■ **Dataset excerpts**

_ _ _ _

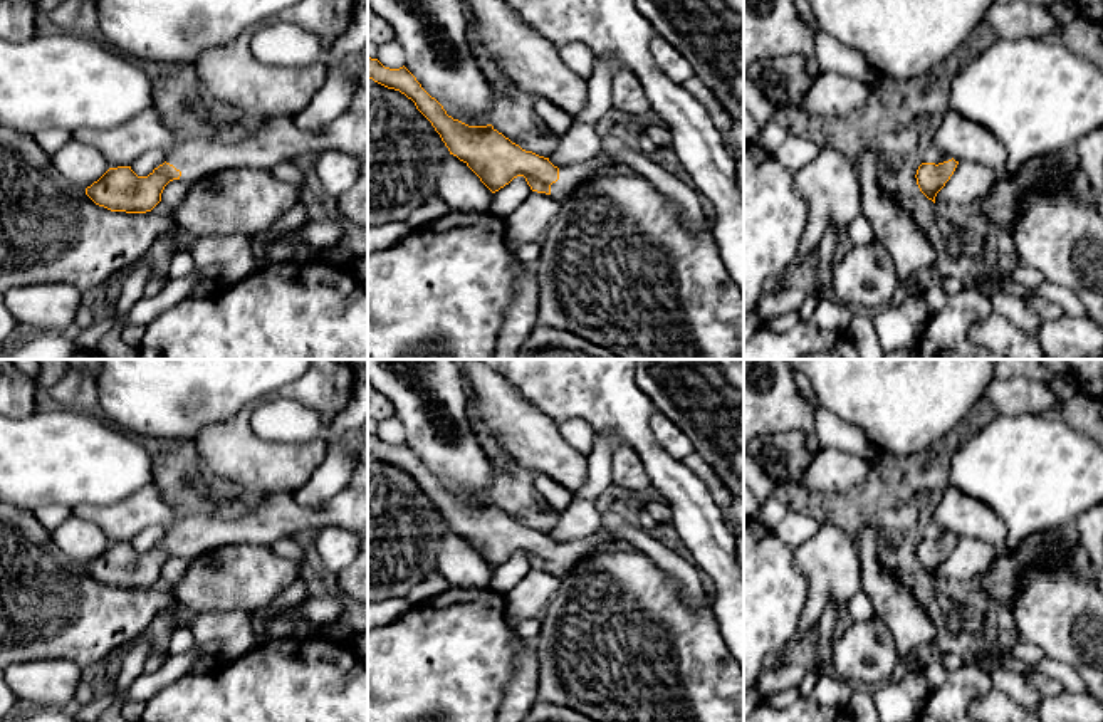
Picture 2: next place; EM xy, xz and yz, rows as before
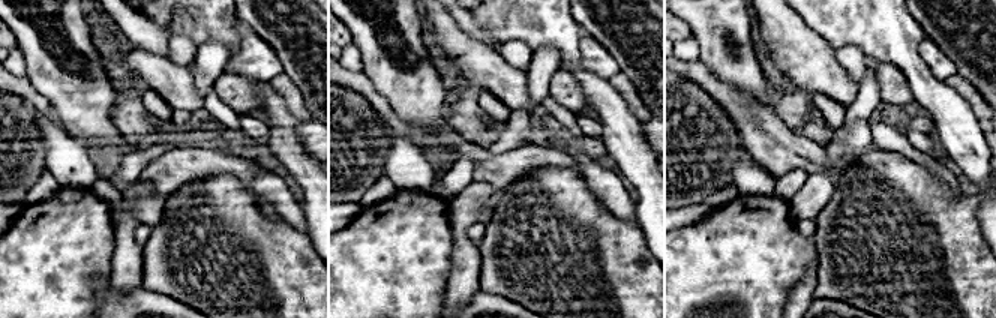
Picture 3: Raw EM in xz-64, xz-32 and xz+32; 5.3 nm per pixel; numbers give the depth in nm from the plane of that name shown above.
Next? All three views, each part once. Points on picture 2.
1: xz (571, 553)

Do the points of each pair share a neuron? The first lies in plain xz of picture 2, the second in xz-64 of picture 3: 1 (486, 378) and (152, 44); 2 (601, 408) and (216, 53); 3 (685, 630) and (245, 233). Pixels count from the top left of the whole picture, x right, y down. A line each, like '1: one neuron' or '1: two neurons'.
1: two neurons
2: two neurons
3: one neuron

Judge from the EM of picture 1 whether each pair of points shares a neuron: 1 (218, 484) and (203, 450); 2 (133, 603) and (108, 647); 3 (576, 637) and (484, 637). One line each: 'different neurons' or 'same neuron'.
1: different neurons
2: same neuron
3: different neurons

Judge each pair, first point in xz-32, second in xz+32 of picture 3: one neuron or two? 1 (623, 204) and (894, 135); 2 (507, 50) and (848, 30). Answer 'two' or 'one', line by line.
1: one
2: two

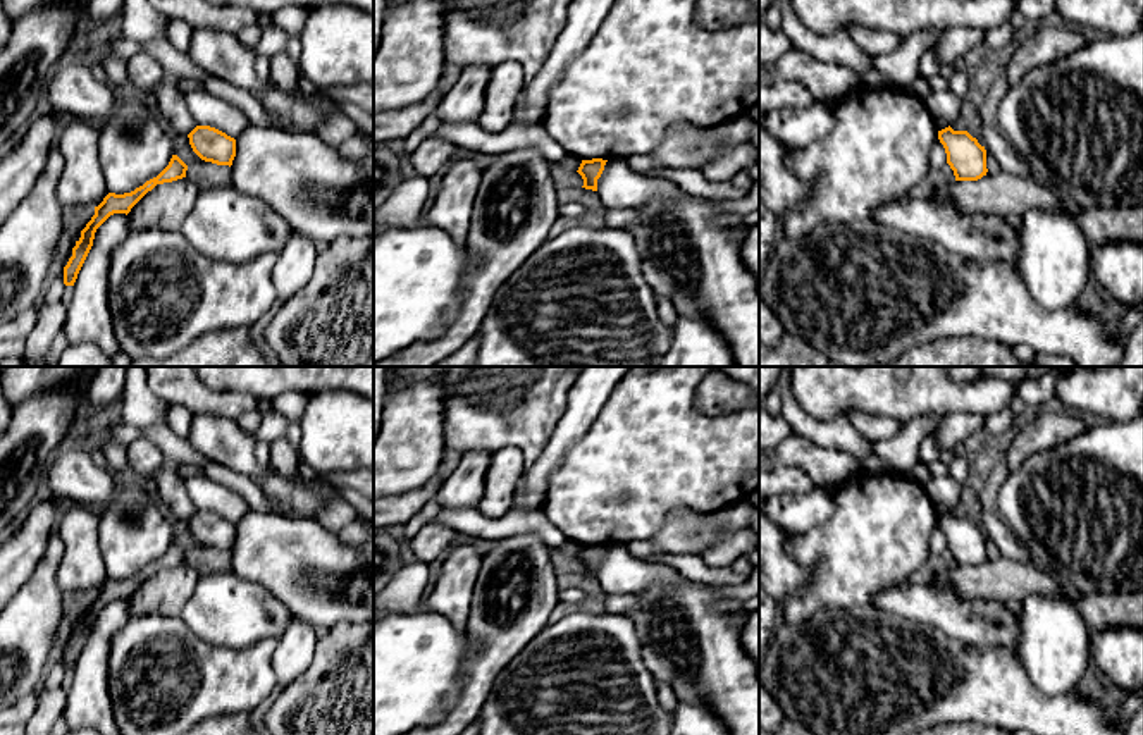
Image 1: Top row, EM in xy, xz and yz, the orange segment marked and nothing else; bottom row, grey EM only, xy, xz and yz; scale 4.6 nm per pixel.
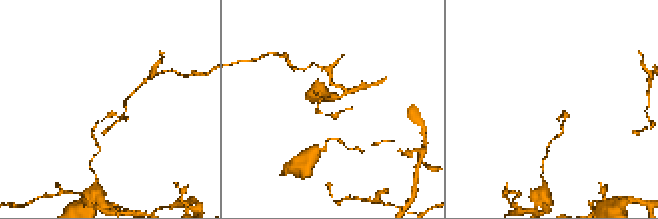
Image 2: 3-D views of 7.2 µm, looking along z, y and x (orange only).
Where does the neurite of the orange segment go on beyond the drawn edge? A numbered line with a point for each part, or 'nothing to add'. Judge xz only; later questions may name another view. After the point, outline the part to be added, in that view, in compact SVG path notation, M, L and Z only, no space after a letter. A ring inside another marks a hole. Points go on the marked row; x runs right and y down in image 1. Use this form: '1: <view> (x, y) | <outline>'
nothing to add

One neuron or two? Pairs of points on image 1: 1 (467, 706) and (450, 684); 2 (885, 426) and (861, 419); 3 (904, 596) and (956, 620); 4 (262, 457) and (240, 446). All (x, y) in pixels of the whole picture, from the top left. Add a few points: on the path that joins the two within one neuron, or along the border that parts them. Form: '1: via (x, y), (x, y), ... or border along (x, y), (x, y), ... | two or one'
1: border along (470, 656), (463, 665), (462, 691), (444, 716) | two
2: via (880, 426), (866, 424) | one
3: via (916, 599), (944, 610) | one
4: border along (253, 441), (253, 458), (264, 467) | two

_ _ _ _

■ **Exercise description**
Retype the listing above exactly, pictures excluded.

■ **Output for this exercise**
Picture 2: next place; EM xy, xz and yz, rows as before
Picture 3: Raw EM in xz-64, xz-32 and xz+32; 5.3 nm per pixel; numbers give the depth in nm from the plane of that name shown above.
Next? All three views, each part once. Points on picture 2.
1: xz (571, 553)

Do the points of each pair share a neuron? The first lies in plain xz of picture 2, the second in xz-64 of picture 3: 1 (486, 378) and (152, 44); 2 (601, 408) and (216, 53); 3 (685, 630) and (245, 233). Pixels count from the top left of the whole picture, x right, y down. A line each, like '1: one neuron' or '1: two neurons'.
1: two neurons
2: two neurons
3: one neuron

Judge from the EM of picture 1 whether each pair of points shares a neuron: 1 (218, 484) and (203, 450); 2 (133, 603) and (108, 647); 3 (576, 637) and (484, 637). One line each: 'different neurons' or 'same neuron'.
1: different neurons
2: same neuron
3: different neurons

Judge each pair, first point in xz-32, second in xz+32 of picture 3: one neuron or two? 1 (623, 204) and (894, 135); 2 (507, 50) and (848, 30). Answer 'two' or 'one', line by line.
1: one
2: two

Image 1: Top row, EM in xy, xz and yz, the orange segment marked and nothing else; bottom row, grey EM only, xy, xz and yz; scale 4.6 nm per pixel.
Image 2: 3-D views of 7.2 µm, looking along z, y and x (orange only).
Where does the neurite of the orange segment go on beyond the drawn edge? A numbered line with a point for each part, or 'nothing to add'. Judge xz only; later questions may name another view. After the point, outline the part to be added, in that view, in compact SVG path notation, M, L and Z only, no space after a letter. A ring inside another marks a hole. Points go on the marked row; x runs right and y down in image 1. Use this form: '1: <view> (x, y) | <outline>'
nothing to add

One neuron or two? Pairs of points on image 1: 1 (467, 706) and (450, 684); 2 (885, 426) and (861, 419); 3 (904, 596) and (956, 620); 4 (262, 457) and (240, 446). All (x, y) in pixels of the whole picture, from the top left. Add a few points: on the path that joins the two within one neuron, or along the border that parts them. Form: '1: via (x, y), (x, y), ... or border along (x, y), (x, y), ... | two or one'
1: border along (470, 656), (463, 665), (462, 691), (444, 716) | two
2: via (880, 426), (866, 424) | one
3: via (916, 599), (944, 610) | one
4: border along (253, 441), (253, 458), (264, 467) | two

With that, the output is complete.